The output voltage should not be dependent on the frequency of the input voltage signal in an ideal amplifier circuit which has gain setting resistors only. In practise, all real circuits have frequency dependence which usually begins to show up at higher frequencies. Additionally, if you have capacitors and/or inductors in your amplifier circuit, these will cause frequency dependence. Hope I understood your question correctly.
All standard op amps have a gain-bandwidth product (given in their data sheets) due to the 1-pole, 6dB/octave roll-off inherent in their design.
For a non-inverting op amp configuration this means that the circuit bandwidth is equal to the op amp gain-bandwidth product divided by the closed-loop gain.

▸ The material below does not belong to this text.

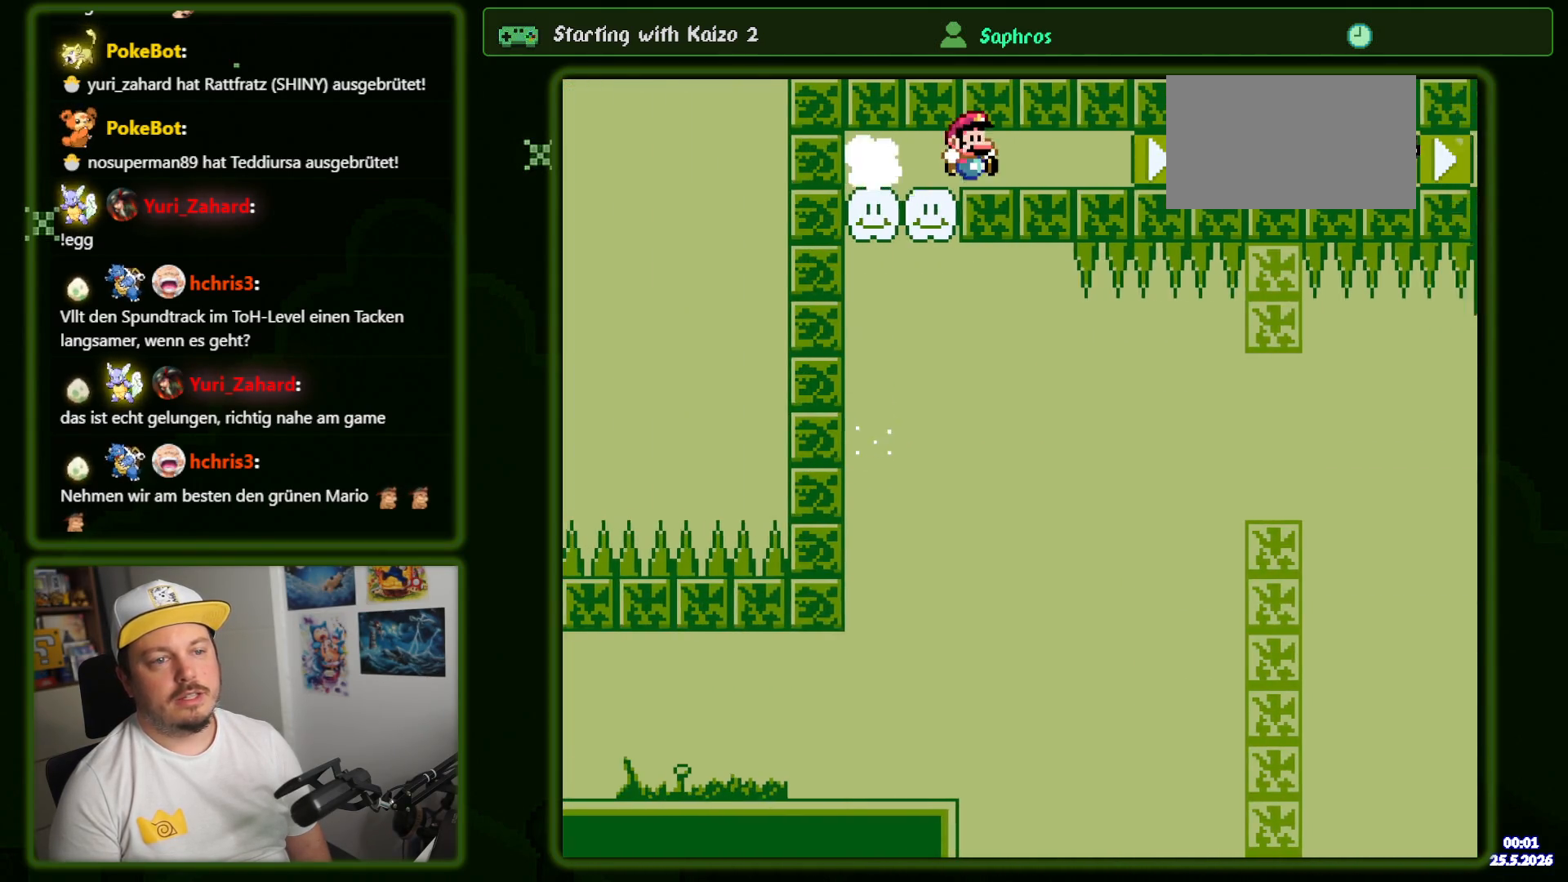
{"buttons": ["B", "Y"], "events": [[100, "DPAD_RIGHT", "up"], [433, "R1", "down"], [483, "R1", "up"]]}
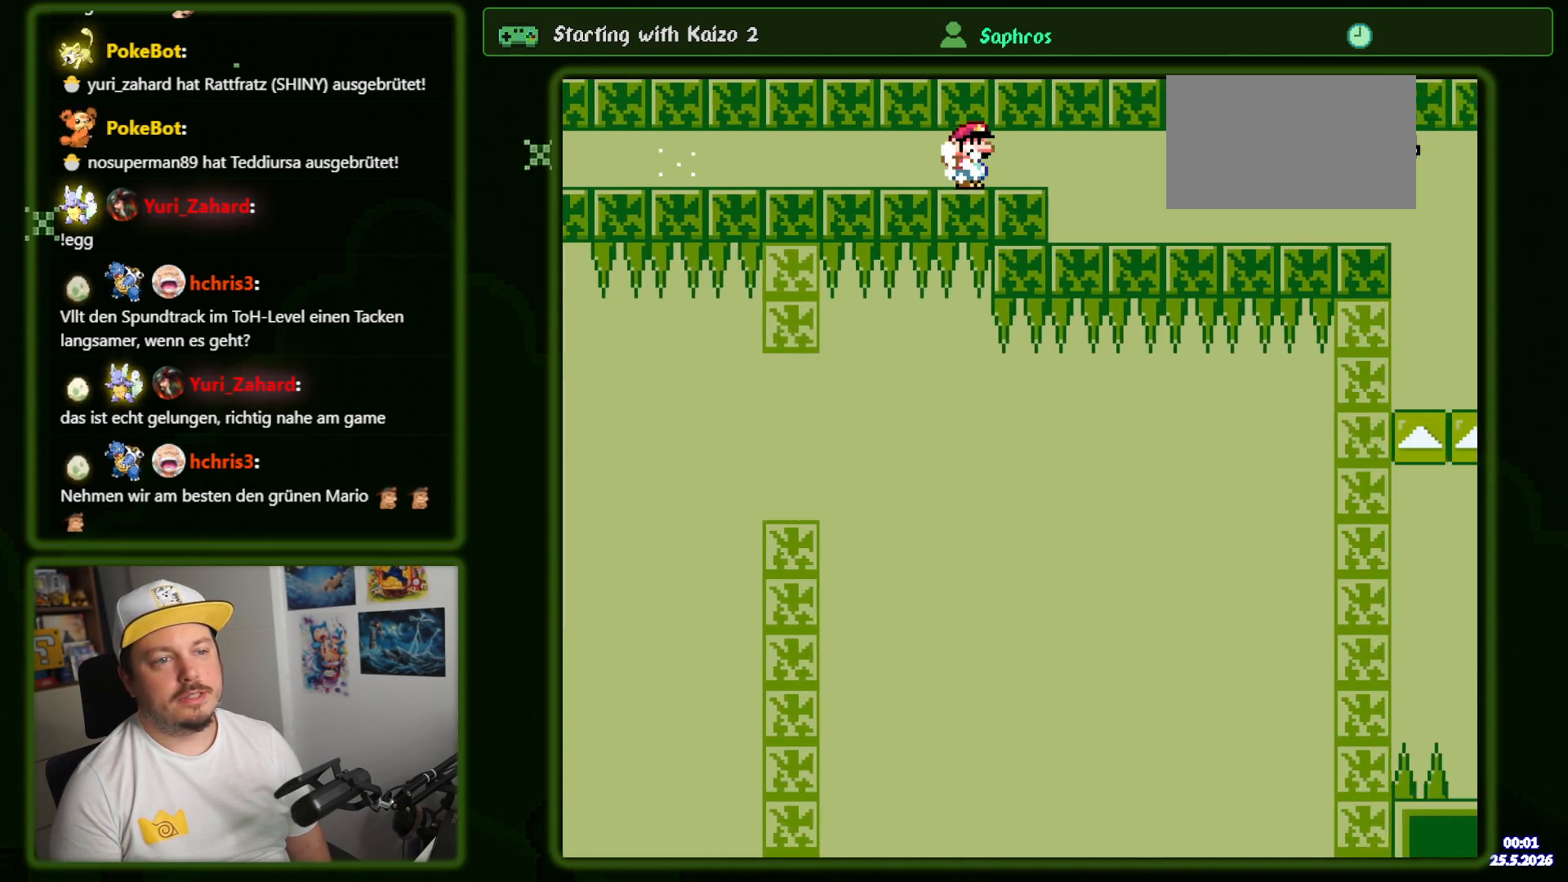
{"buttons": ["B", "Y"], "events": []}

For an inverting op amp configuration the circuit bandwidth is equal to the op amp gain-bandwidth product divided by 1 plus the closed loop gain. Thus, for example, if the op amp GBW is 1MHz and the inverting closed loop gain was 1, the circuit bandwidth would be 1MHz / (1+1) = 500KHz.

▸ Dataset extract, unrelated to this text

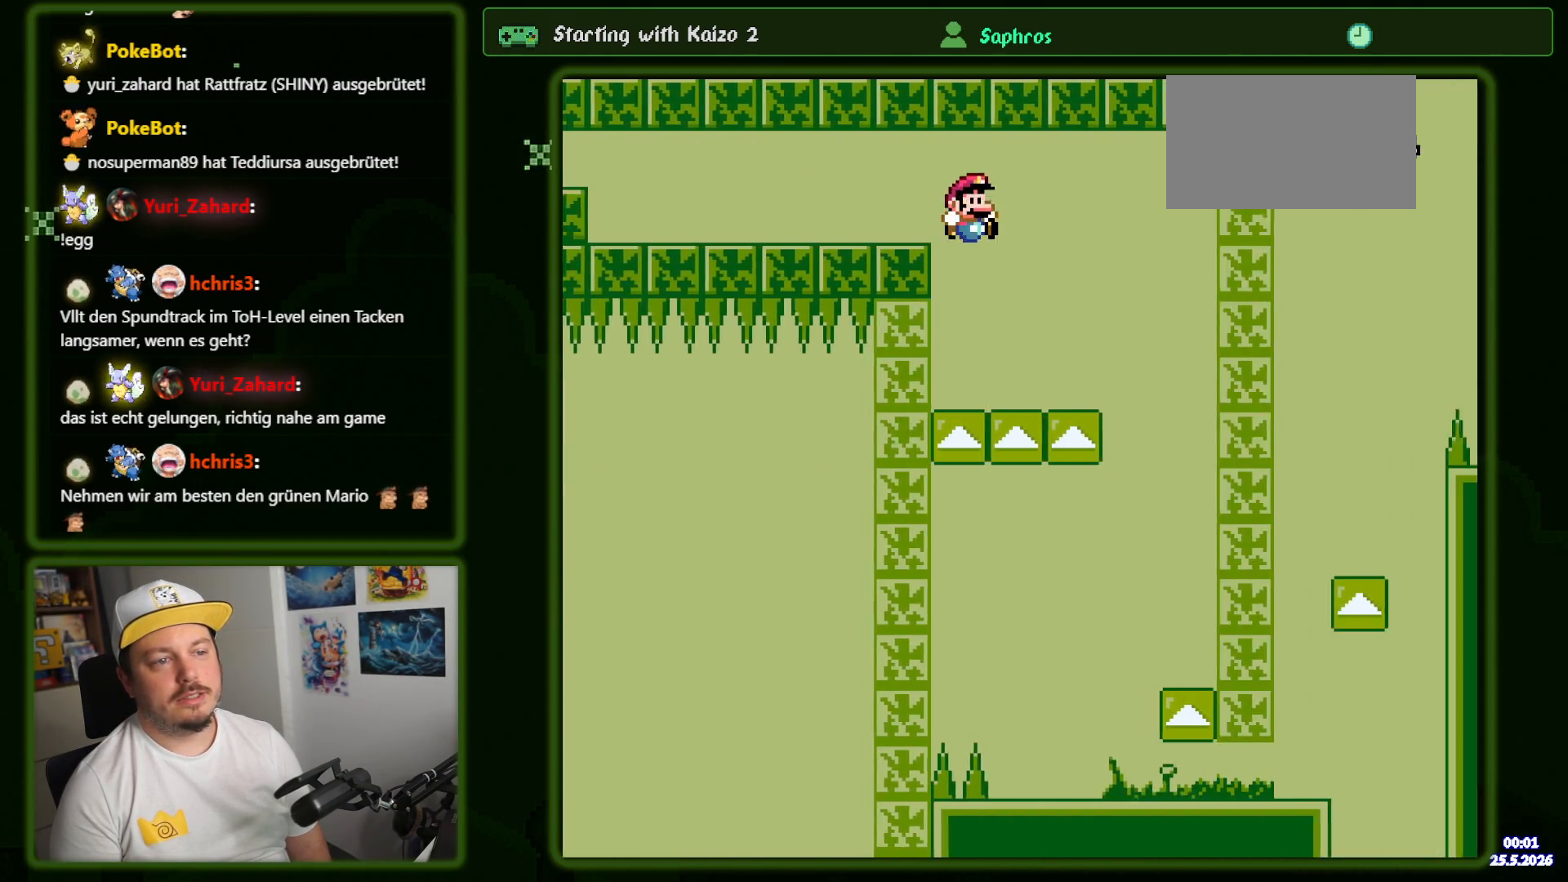
{"buttons": ["B", "Y", "DPAD_LEFT"], "events": [[166, "DPAD_LEFT", "down"]]}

If I understand you correctly you are asking about the plus and minus differential inputs. A differential input means the output is determined by the voltage difference between the two inputs multiplied by the open loop gain of the op amp. The polarity of the output is positive if the plus input is more positive than the negative input, and the polarity of the output is negative if the plus input is more negative than the negative input. If the two inputs are at the same voltage within the common-mode range of the amplifier than the output will be zero also (neglecting any input offset voltage).
It would help if you didn't abbreviate so much - write the words out in full. For example I assume the last line above means "But why positive and negative" ... but I can't make out what "thr" means.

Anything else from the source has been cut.